A supposedly well informed national business columnist (and her editors) who don't understand that hospital staff can't inappropriately review patient records simply because they have easy electronic access and the records make for good gossip.
HIPAA has been on the books since 1996. State privacy laws go back even further. There has been a lot of publicity about privacy rights. People have gone to jail simply for snooping; for instance, in 2009, an Arkansas doctor was fined $5,000 and sentenced to perform 50 hours of community service for looking up the record of a hospital patient from his home computer out of curiosity. The Post's fact checkers would easily have picked this up in a search of their own archives.
But if the Washington Post is going to run a one-sided commentary questioning whether these people should have been fired, this does not bode well for health IT.

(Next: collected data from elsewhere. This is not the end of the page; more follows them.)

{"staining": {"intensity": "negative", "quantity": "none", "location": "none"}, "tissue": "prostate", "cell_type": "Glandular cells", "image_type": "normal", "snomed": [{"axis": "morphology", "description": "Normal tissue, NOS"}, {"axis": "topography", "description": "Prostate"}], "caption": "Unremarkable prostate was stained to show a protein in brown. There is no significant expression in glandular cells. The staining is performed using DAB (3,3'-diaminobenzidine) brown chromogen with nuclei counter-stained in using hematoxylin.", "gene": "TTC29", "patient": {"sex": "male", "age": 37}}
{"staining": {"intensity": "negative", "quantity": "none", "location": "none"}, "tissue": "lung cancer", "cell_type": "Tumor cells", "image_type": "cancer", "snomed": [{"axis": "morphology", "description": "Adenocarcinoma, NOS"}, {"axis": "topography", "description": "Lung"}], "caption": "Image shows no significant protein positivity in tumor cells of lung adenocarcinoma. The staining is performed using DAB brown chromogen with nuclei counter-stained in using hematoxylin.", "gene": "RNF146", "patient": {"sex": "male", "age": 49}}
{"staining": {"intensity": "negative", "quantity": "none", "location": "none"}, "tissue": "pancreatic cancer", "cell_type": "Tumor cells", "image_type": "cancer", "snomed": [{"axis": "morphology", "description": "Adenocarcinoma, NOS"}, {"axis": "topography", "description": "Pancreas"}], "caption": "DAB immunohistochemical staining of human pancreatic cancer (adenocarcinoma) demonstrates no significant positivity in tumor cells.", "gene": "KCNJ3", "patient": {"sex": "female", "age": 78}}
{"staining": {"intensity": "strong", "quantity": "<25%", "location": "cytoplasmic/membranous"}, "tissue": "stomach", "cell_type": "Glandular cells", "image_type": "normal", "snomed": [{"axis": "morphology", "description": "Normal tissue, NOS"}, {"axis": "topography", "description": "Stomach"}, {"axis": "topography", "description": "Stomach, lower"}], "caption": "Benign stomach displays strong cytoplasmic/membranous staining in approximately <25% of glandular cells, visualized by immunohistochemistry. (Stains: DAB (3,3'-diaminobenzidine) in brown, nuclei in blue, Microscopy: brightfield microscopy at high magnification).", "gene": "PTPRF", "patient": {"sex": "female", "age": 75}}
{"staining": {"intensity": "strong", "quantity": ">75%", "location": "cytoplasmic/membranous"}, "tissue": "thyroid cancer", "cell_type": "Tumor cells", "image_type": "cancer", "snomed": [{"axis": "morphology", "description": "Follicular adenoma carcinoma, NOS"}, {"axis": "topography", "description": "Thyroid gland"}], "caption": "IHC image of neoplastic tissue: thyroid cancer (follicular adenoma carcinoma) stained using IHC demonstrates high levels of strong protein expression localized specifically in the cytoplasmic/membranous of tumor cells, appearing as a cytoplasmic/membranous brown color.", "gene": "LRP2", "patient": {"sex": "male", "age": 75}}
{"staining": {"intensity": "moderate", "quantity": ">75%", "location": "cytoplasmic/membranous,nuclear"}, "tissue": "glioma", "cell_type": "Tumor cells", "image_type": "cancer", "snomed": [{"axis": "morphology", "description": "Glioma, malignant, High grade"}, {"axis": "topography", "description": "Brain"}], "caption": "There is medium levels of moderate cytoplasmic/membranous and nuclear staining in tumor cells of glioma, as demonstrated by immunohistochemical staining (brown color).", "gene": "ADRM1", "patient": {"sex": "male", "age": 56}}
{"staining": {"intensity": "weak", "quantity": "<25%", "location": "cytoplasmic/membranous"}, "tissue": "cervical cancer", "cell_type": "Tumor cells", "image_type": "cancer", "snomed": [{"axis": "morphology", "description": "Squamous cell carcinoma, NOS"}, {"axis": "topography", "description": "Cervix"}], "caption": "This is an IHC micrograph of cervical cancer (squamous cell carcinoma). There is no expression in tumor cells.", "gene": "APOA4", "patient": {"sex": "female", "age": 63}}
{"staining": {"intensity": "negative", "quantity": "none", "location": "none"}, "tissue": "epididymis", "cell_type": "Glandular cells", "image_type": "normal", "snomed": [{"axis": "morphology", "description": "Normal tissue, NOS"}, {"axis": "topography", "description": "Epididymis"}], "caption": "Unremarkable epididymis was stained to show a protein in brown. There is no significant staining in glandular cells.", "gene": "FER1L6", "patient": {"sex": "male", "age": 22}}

For one, the article provides inaccurate information. An individual who's less familiar with HIPAA might think that patients don't have much of a right to privacy, when in fact they do. It's bad enough that security breaches occur due to sloppiness, hacking and other reasons. But if consumers are going to think that their electronic records--especially sensitive information--are fair game for hospital gossips and are potentially shareable with the media without repercussion, then the industry is moving backward. Consumers are not going to embrace EHRs. They're not going to trust them. At least paper records don't get disseminated so widely.
Plus, this kind of article--and attitude--coming from a national newspaper could put a crimp into the Meaningful Use program. One of the biggest priorities of Stages 2 and 3 of the program is patient engagement. Providers are supposed to be moving to more of a partnership with patients and their electronic medical records. How will the industry ever sell patient engagement with such misinformation being published? If the Post can't get it right, how will an individual consumer?
Perhaps coincidentally, the Centers for Medicare & Medicaid Services this week released additional guidance to consumers in eight different languages explaining their health privacy rights.